A lawyer for Thurman’s landlord said that the family had damaged the house and that she was justified in seeking eviction. After going to court, the couple settled with their landlord, agreeing to leave the house by the end of September. Thurman said having an eviction case open in court records made it more difficult for them to find other housing.

“We were already struggling,” she said. “This just made everything 10 times worse.”

Some renters have faced a triple hit of coronavirus, layoff and eviction. David Wilson, a warehouse worker in Columbus, found a three-day eviction notice on his door while recovering from Covid-19.

Wilson, 50, said he rushed to the hospital last month after waking up gasping for breath. He tested positive for Covid-19, and spent two days in the hospital. While stuck in bed over the next few weeks, Wilson said his employer let him go and refused to pay sick leave. He waited hours on the phone to apply for unemployment and gave up after finding himself cut off again and again. When he saw the eviction notice, he said, “anxiety kicked in, just panic.”

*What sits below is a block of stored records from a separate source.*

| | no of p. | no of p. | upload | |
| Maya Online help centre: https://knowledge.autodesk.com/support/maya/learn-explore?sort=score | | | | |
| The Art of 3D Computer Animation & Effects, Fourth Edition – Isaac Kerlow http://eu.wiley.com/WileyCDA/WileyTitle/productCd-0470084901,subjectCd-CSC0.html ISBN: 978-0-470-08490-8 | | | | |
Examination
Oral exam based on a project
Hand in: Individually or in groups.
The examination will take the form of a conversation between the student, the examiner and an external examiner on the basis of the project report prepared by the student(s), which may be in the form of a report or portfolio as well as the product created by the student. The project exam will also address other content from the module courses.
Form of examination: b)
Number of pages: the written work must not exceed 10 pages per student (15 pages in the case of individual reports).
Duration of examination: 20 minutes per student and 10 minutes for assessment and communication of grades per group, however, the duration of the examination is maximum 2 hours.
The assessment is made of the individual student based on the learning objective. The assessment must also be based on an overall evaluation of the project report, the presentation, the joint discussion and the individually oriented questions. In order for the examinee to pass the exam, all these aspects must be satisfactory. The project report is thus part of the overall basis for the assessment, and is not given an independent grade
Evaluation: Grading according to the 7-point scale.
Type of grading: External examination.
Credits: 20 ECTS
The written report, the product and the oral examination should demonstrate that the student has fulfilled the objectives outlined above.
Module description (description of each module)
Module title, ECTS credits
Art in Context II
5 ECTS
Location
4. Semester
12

Now, he said he’s found a new warehouse job that he hopes will allow him to catch up on rent, and his landlord has been willing to negotiate. But he isn’t sure how much he’ll have to pay in medical bills — and he still worries about what will happen after the eviction moratorium expires.

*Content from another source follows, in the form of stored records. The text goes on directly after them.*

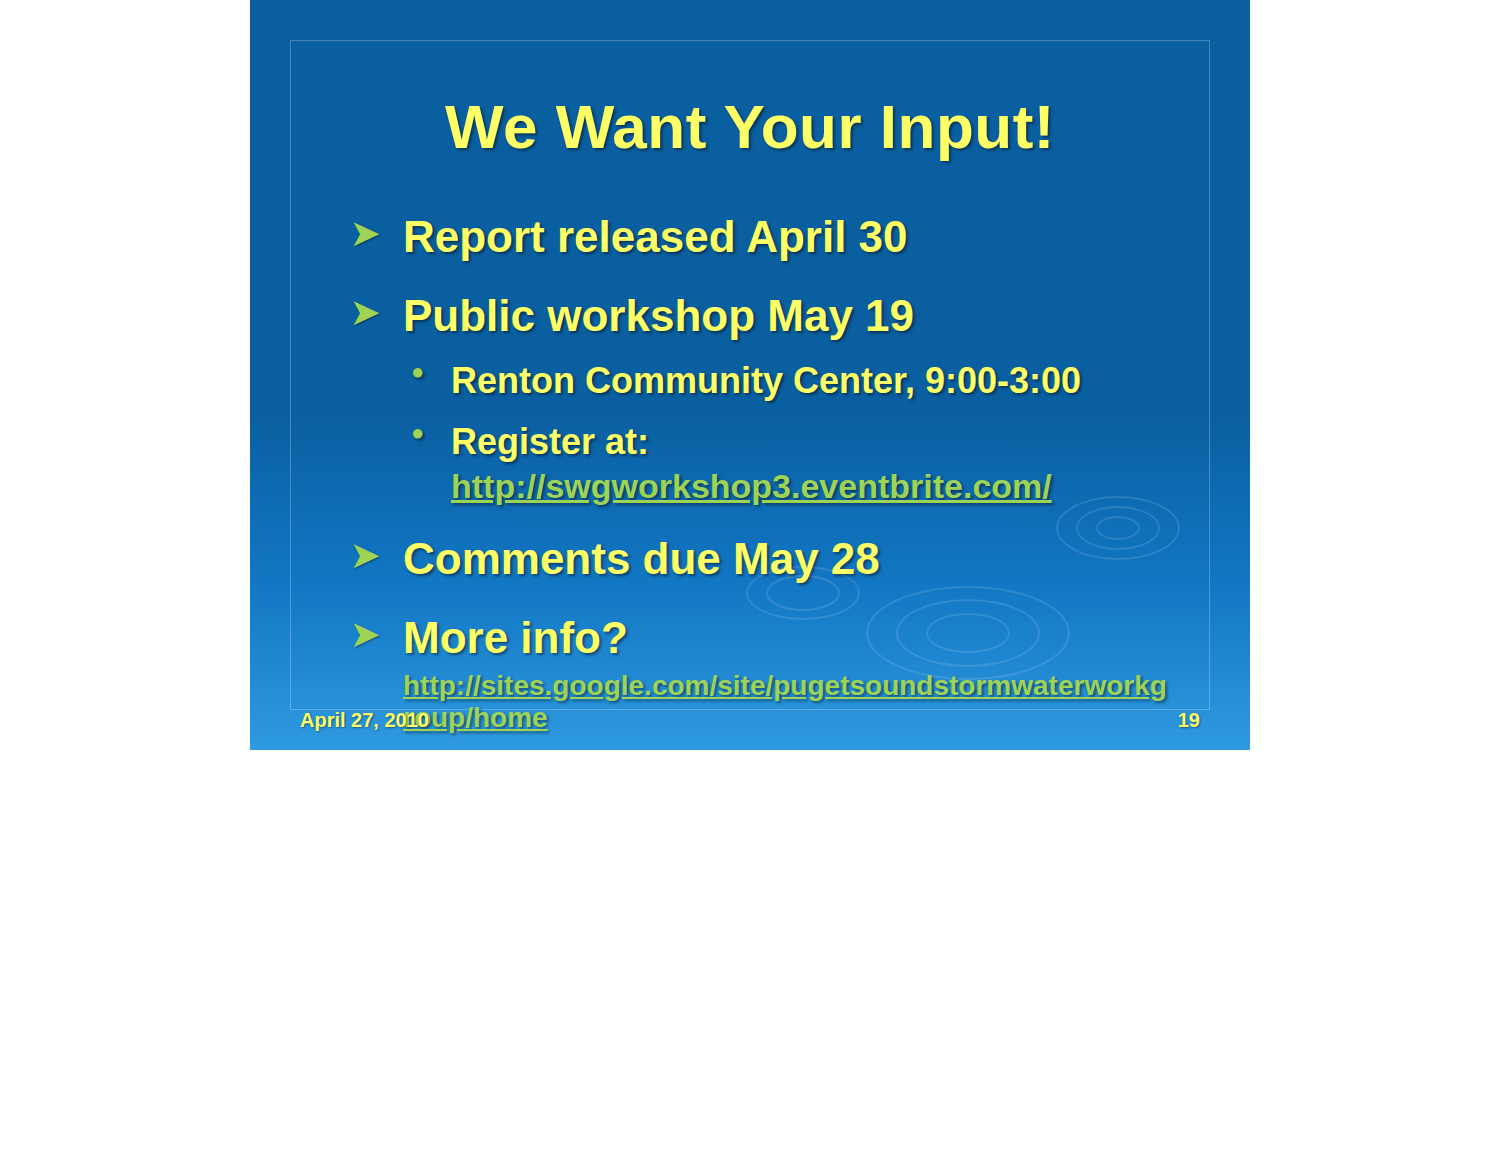We Want Your Input!
Report released April 30
Public workshop May 19
Renton Community Center, 9:00-3:00
Register at: http://swgworkshop3.eventbrite.com/
Comments due May 28
More info? http://sites.google.com/site/pugetsoundstormwaterworkgroup/home
April 27, 2010 19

If he gets evicted, Wilson said, “I guess I would have to sleep in my SUV.”

In Milwaukee, some landlords have been aggressively moving to evict tenants in the mostly Black northwest side, which has some of the city’s highest rates of poverty, health issues and evictions.

Valorie Davis, who’s rented a small home in the neighborhood for several years, said she fell behind on rent as her work cleaning homes and doing other odd jobs fell off during the pandemic.

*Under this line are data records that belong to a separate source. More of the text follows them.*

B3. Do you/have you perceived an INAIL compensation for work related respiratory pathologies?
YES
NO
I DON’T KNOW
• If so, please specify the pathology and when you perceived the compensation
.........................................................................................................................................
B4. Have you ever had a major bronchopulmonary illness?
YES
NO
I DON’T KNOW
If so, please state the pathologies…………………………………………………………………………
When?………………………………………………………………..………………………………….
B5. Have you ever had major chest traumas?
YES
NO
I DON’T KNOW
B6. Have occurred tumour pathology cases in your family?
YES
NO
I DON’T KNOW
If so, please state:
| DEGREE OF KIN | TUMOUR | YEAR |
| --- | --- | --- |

She used her stimulus check to pay the rent for July but was still behind on what she owed. Davis said she had been unable to get unemployment benefits and was denied housing assistance for parents because her sons are 18 and 19 — even though one has autism and the other a weak immune system.

Davis, 47, has found a cheaper house but she’s waiting for renovations to finish. She said she had emailed the CDC declaration to her landlord but had just learned from a public aid lawyer that it had to be mailed. “Hopefully that will save me from being put out on the street,” she said.

Davis sat on a lawn chair in front of her tidy house as she waited for a friend to pick her up to go mail the form. She shook her head at the hoops she’s had to jump through to avoid getting evicted during a pandemic.

“It feels like they want people to fail,” she said.

How we reported this story

To better understand the health risks in neighborhoods seeing the greatest levels of evictions, CNN analyzed Eviction Lab data about more than 45,000 eviction filings since mid-March in 14 cities around the country: Boston; Bridgeport and Hartford, Connecticut; Cincinnati, Cleveland and Columbus, Ohio; Fort Worth and Houston, Texas; Gainesville and Jacksonville, Florida; St. Louis and Kansas City, Missouri; Milwaukee; and Phoenix.

About 2.7% of the total filings were removed from the analysis because the location was not available. And just because a landlord filed for an eviction does not mean the tenant was actually evicted — the information does not specify which filings led to eviction judgments.

CNN used CDC data to identify the neighborhoods with the highest rates of medical conditions that researchers have concluded are major Covid-19 risk factors: cancer, heart disease, diabetes, chronic obstructive pulmonary disease, kidney disease and obesity. We defined neighborhoods with the highest risk as the census tracts in the top 25% of their city for at least three of those six conditions. The analysis was based on crude rates of the health conditions, as age-adjusted data were not available at the census tract level.